## Task statement
All lines from the one containing "left ankle: (170, 506, -8)" through the final line of the entries are to be written out verbatim; no other line is to be included.

## Records for processing
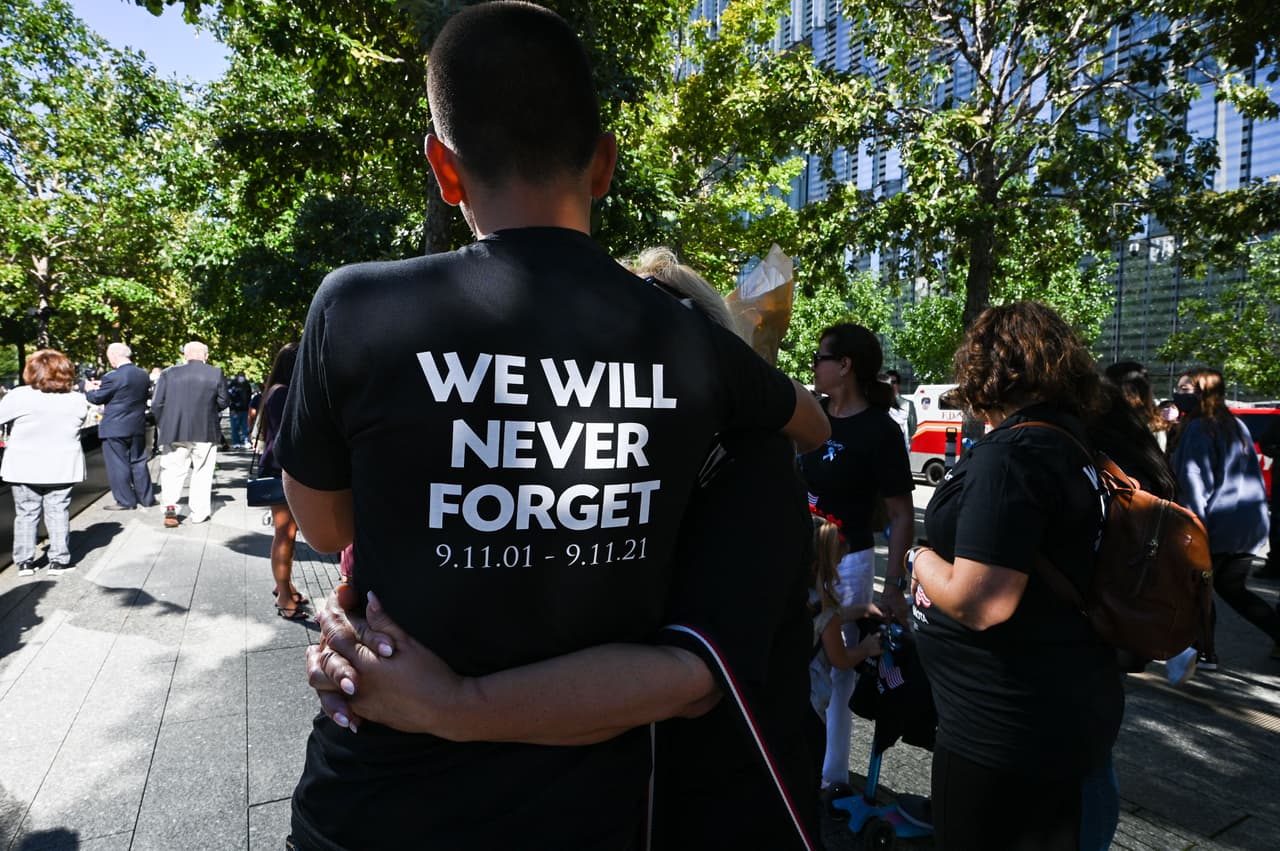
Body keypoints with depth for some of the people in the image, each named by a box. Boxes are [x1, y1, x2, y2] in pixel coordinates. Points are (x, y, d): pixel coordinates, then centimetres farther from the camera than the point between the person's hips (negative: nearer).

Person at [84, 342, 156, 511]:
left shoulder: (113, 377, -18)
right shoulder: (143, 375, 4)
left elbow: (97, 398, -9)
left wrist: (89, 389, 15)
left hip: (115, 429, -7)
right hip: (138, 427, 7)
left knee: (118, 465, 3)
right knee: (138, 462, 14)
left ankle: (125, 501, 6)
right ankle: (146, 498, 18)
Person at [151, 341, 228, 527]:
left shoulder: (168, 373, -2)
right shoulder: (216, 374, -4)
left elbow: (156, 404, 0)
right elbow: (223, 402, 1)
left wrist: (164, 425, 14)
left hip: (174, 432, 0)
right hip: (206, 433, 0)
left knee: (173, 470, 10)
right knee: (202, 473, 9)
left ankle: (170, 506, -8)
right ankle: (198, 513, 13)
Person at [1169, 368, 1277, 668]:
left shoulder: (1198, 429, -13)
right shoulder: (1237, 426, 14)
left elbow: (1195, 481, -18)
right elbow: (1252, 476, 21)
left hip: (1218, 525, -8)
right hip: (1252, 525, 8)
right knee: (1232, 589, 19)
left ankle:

## Response
left ankle: (170, 506, -8)
right ankle: (198, 513, 13)
Person at [1169, 368, 1277, 668]:
left shoulder: (1198, 429, -13)
right shoulder: (1237, 426, 14)
left elbow: (1195, 481, -18)
right elbow: (1252, 476, 21)
left hip: (1218, 525, -8)
right hip: (1252, 525, 8)
right knee: (1232, 589, 19)
left ankle:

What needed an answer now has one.